Lo cual, dicho sea de paso para enterrar torpes suspicacias, lejos de constituir un argumento únicamente en contra de la democracia supone un fortísimo argumento en contra de organizar la sociedad a través de lazos coactivos (en contra del Estado). No se trata de que las democracias sean tontas y de que, por tanto, las dictaduras sean listas: no, los regímenes dictatoriales se enfrentan a problemas de información análogos a los anteriores y, por ende, son tanto o más tontos que las democracias (de ahí que el socialismo sólo pudiera ser un rotundo fracaso). Del hecho de que las democracias no sean racionales sólo se deriva la prescripción de que el libre mercado debería ir reemplazando al Estado en cada vez mayores áreas, pues los mercados libres sí son capaces de manejar dinámica –prueba, error, rectificación– y descentralizadamente un volumen enorme de información.
Pero mientras nuestros políticos se piensan lo de desprenderse de su omnímodo poder, las recurrentes elecciones democráticas seguirán siendo irracionales. Ése fue el error de politólogo principiante que cometió el PP: por mucho que “tocara” ganar en Andalucía, los votantes bien podían optar en contra del cambio.
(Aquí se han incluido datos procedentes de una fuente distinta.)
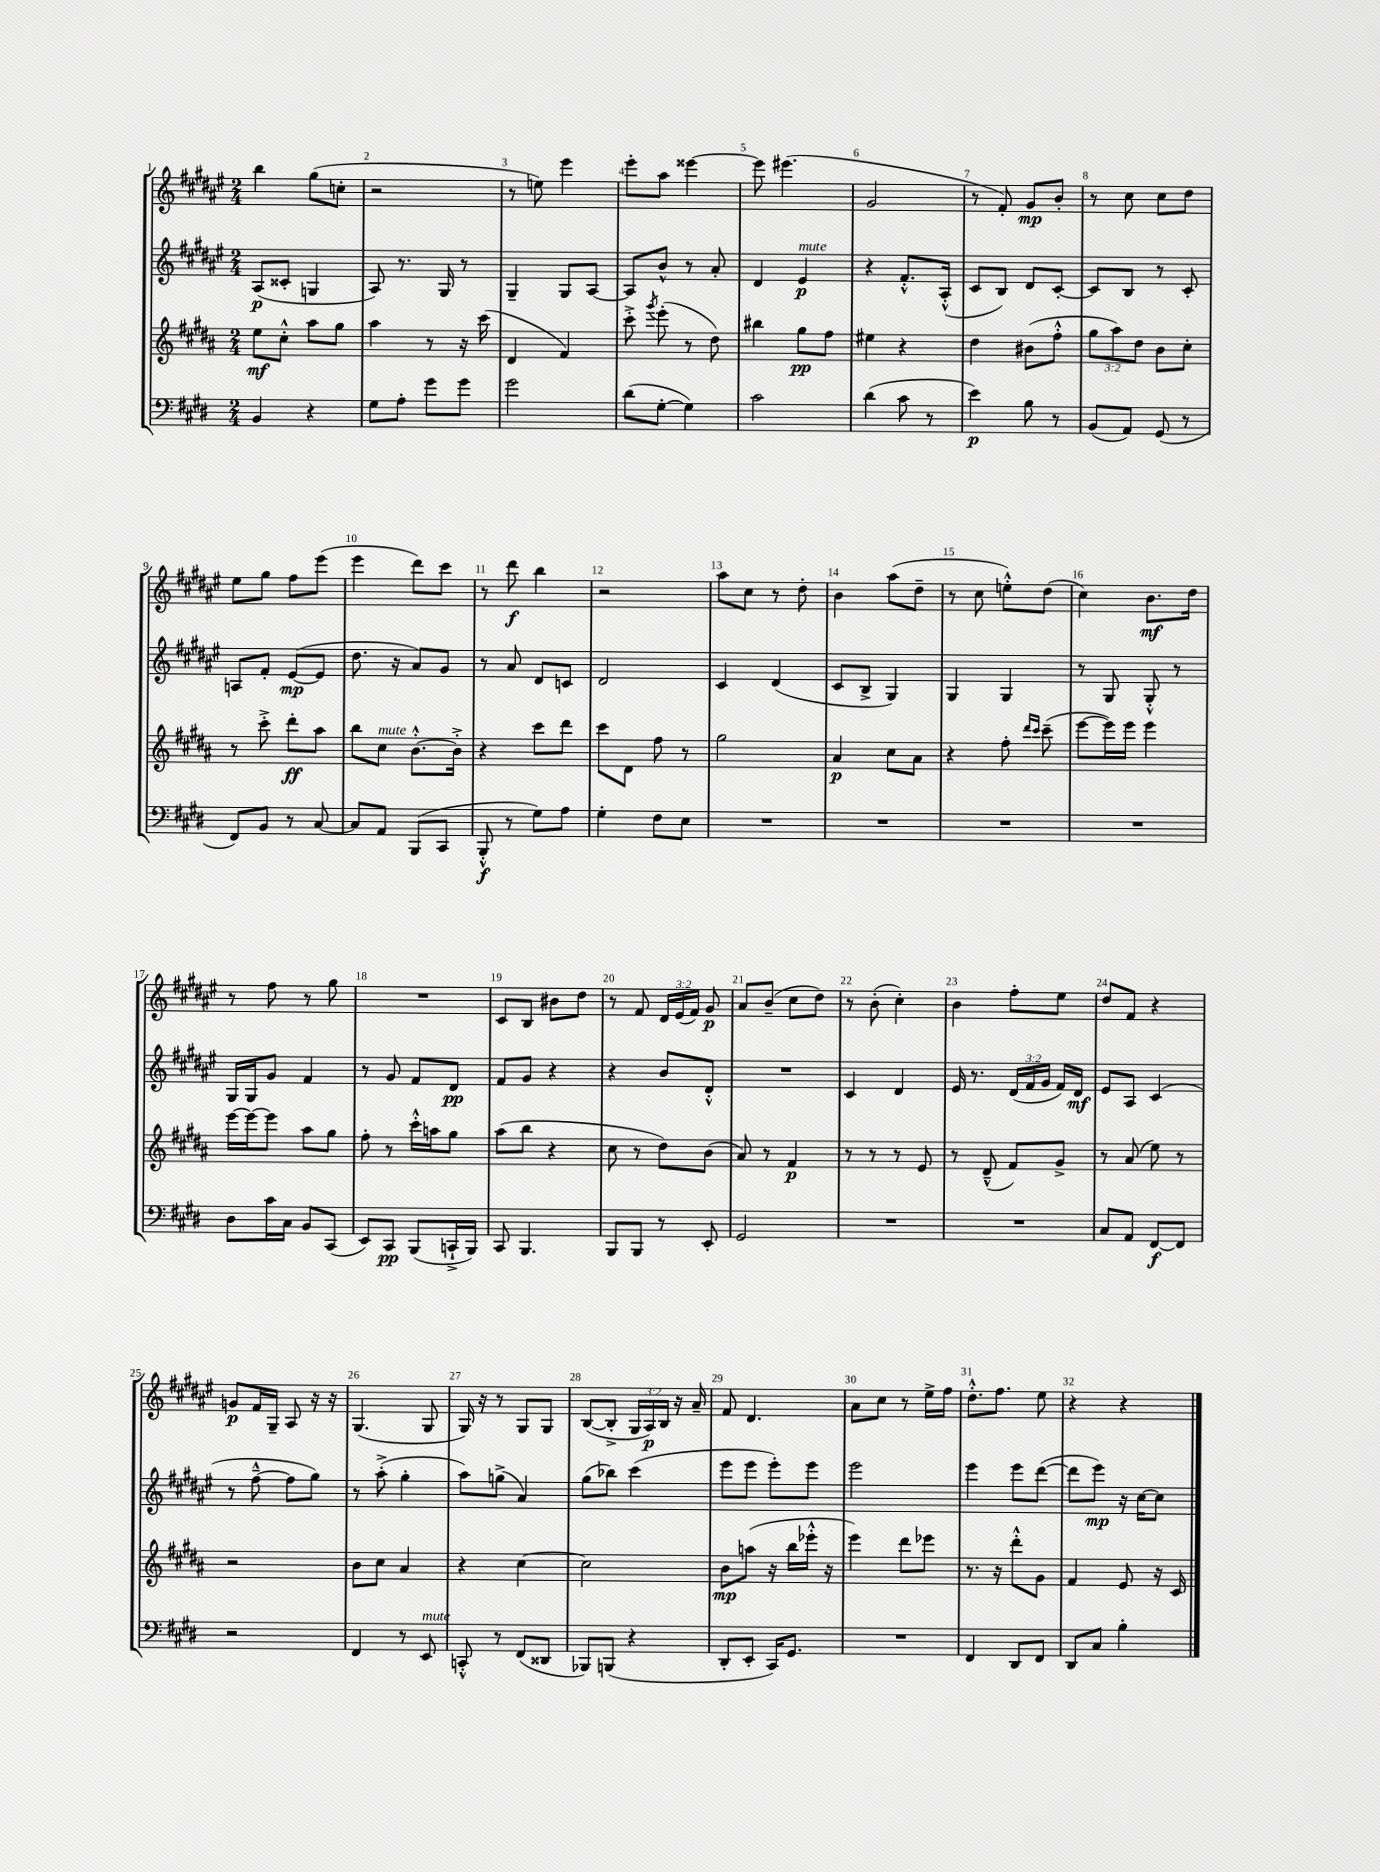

**kern	**kern	**kern	**kern
*staff4	*staff3	*staff2	*staff1
*clefF4	*clefG2	*clefG2	*clefG2
*k[f#c#g#d#]	*k[f#c#g#d#a#]	*k[f#c#g#d#a#e#]	*k[f#c#g#d#a#e#]
*M2/4	*M2/4	*M2/4	*M2/4
4BB/	8ee\L	(8A#/L	4bb\
.	8cc#'^^\J	8c##'/J	.
4r	8aa#\L	4G/	(8gg#\L
.	8gg#\J	.	8cc'\J
=	=	=	=
8G#\L	4aa#\	8A#/)	2r
8A'\J	.	8.r	.
8g#\L	8r	.	.
.	.	16G#/	.
8g#\J	16r	8r	.
.	(16ccc#\	.	.
=	=	=	=
2g#\	4d#/	4G#~/	8r
.	.	.	8ee\)
.	4f#/)	8G#/L	4eee#\
.	.	[8A#/J	.
=	=	=	=
(8d#\L	8ccc#'^\	8A#/]L	8eee#'\L
.	8qggg#/	.	.
[8G#'\J	(8eee'\	8b^^/J	8aa#\J
4G#\])	8r	8r	[4eee##\
.	8dd#\)	8a#'/	.
=	=	=	=
2c#\	4bb#\	4d#/	8eee##\]
.	.	.	(4.eee#\
.	8gg#\L	4e#/	.
.	8ff#\J	.	.
=	=	=	=
(4d#\	4ee#\	4r	2g#/
8c#\	4r	8.f#'^^/L	.
8r	.	.	.
.	.	(16A#'^^/Jk	.
=	=	=	=
4e\)	4dd#\	8c#/L	8r
.	.	8B/J)	8f#'/)
8B\	(8b#\L	8d#/L	8g#/L
8r	8ff#'^^\J	[8c#'/J	8b'/J
=	=	=	=
(8BB/L	12gg#\L	8c#/]L	8r
.	12aa#\)	.	.
8AA/J)	.	8B/J	8cc#\
.	12dd#\J	.	.
(8GG#/	8b\L	8r	8cc#\L
8r	8cc#'\J	8c#'/	8dd#\J
=	=	=	=
8FF#/L)	8r	8A/L	8ee#\L
8BB/J	8ccc#'^\	8f#'/J	8gg#\J
8r	8ddd#'\L	([8e#/L	8ff#\L
[8C#/	8aa#\J	8e#/]J	(8eee#\J
=	=	=	=
8C#/]L	8bb\L	8.dd#\	4eee#\
8AA/J	8cc#\J	.	.
.	.	16r	.
(8BBB/L	[8.b'^^\L	8a#/L)	8ddd#\L)
8CC#/J	.	8g#/J	8ccc#\J
.	16b'^\]Jk	.	.
=	=	=	=
8BBB'^^/	4r	8r	8r
8r	.	8a#/	8ddd#\
8G#\L)	8ccc#\L	8d#/L	4bb\
8A\J	8ddd#\J	8c/J	.
=	=	=	=
4G#'\	8ccc#\L	2d#/	2r
.	8d#\J	.	.
8F#\L	8ff#\	.	.
8E\J	8r	.	.
=	=	=	=
2r	2gg#\	4c#/	8aa#\L
.	.	.	8cc#\J
.	.	(4d#/	8r
.	.	.	8dd#'\
=	=	=	=
2r	4a#/	8c#/L	4b\
.	.	8B^/J	.
.	8cc#\L	4G#/)	(8aa#\L
.	8a#\J	.	8dd#~\J
=	=	=	=
2r	4r	4G#/	8r
.	.	.	8cc#\
.	8ff#'\	4G#/	8ee'^^\L)
.	16qqddd#/LL	.	.
.	16qqccc#/JJ	.	.
.	(8ccc#~\	.	(8dd#\J
=	=	=	=
2r	[8eee\L	8r	4cc#\)
.	16eee\]L)	8G#/	.
.	16eee\JJ	.	.
.	4eee\	8G#'^^/	8.b\L
.	.	8r	.
.	.	.	16dd#\Jk
=	=	=	=
8D#\L	[16eee\LL	16G#/LL	8r
.	16eee\_J	16G#/J	.
16c#\L	8eee\]J	8g#/J	8ff#\
16C#\JJ	.	.	.
8BB/L	8aa#\L	4f#/	8r
(8CC#/J	8gg#\J	.	8gg#\
=	=	=	=
8EE/L)	8ff#'\	8r	2r
8CC#/J	8r	8g#/	.
(8BBB/L	16ccc#'^^\LL	8f#/L	.
.	16aa\J	.	.
16CC`^/L	8gg#\J	8d#/J	.
16BBB/JJ)	.	.	.
=	=	=	=
8CC#/	(8aa#\L	8f#/L	8c#/L
4.BBB/	8bb\J	8g#/J	8B/J
.	4r	4r	8b#\L
.	.	.	8dd#\J
=	=	=	=
8BBB/L	8cc#\	4r	8r
8BBB/J	8r	.	8f#/
8r	8dd#\L)	8b/L	24d#/LL
.	.	.	(24e#/
.	.	.	24f#/JJ)
8EE'/	(8b\J	8d#'^^/J	8g#/
=	=	=	=
2GG#/	8a#/)	2r	8a#/L
.	8r	.	(8b~/J
.	4f#/	.	8cc#\L
.	.	.	8dd#\J)
=	=	=	=
2r	8r	4c#/	8r
.	8r	.	(8b'\
.	8r	4d#/	4cc#'\)
.	8e/	.	.
=	=	=	=
2r	8r	16e#/	4b\
.	.	8.r	.
.	(8d#~^^/	.	.
.	8f#/L)	(24d#/LL	8ff#'\L
.	.	24f#/	.
.	.	24g#/JJ	.
.	8g#^/J	16f#/LL)	8ee#\J
.	.	16d#/JJ	.
=	=	=	=
8C#/L	8r	8e#/L	8dd#/L
8AA/J	(8a#/	8A#/J	8f#/J
[8FF#/L	8ee\)	(4c#/	4r
8FF#/]J	8r	.	.
=	=	=	=
2r	2r	8r	8g/L
.	.	[8ff#~^^\	16f#/L
.	.	.	16G#~/JJ
.	.	8ff#\]L	8A#/
.	.	8gg#\J)	16r
.	.	.	16r
=	=	=	=
4FF#/	8b\L	8r	(4.G#/
.	8cc#\J	(8aa#'^\	.
8r	4a#/	4gg#'\	.
8EE/	.	.	8G#/
=	=	=	=
8CC'^^/	4r	8aa#\L)	16G#/)
.	.	.	16r
8r	.	(8gg^\J	8r
(8FF#/L	[4cc#\	4a#/)	8G#/L
8DD##/J	.	.	8G#/J
=	=	=	=
8BBB-/L)	2cc#\]	(8gg#\L	([8B/L
(8BBB/J	.	8bb-\J)	8B'^/]J
4r	.	(4ccc#\	24G#/LL
.	.	.	24A#/)
.	.	.	24B/JJ
.	.	.	16r
.	.	.	16a#~/
=	=	=	=
8DD#'/L	8b\L	8eee#\L	8f#/
8EE'/J	(8aa\J	8eee#\J	4.d#/
16CC#/LK)	16r	8eee#'\L)	.
8.GG#/J	16bb\LL	.	.
.	16eee-'^^\JJ	8eee#\J	.
.	16r	.	.
=	=	=	=
2r	4eee\)	2eee#\	8a#\L
.	.	.	8cc#\J
.	8ddd#\L	.	8r
.	8eee-\J	.	16ee#^\LL
.	.	.	16ff#\JJ
=	=	=	=
4FF#/	8.r	4eee#\	8.dd#'^^\L
.	16r	.	8.ff#\J
8DD#/L	8ddd#'^^\L	8eee#\L	.
8FF#/J	8g#\J	([8ddd#\J	8ee#\
=	=	=	=
8DD#/L	4f#/	8ddd#\]L	4r
8C#/J	.	8eee#\J)	.
4B'\	8e/	16r	4r
.	.	[16cc#\LK	.
.	16r	8cc#\]J	.
.	16c#/	.	.
==	==	==	==
*-	*-	*-	*-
Arenas se refugió, al muy rajoyano modo, en su despacho, no entró en la discusión ideológica, desatendió incluso la oportunidad de debatir en la televisión pública autonómica y, al final, perdió. El cambio que necesita Andalucía se hará esperar cuatro años o cuatro décadas más, quién sabe. Lo único seguro es que los andaluces, entre un socialista original (Griñán) y una copia socialista (Arenas), optaron por el primero. Tampoco habría sido para tanto.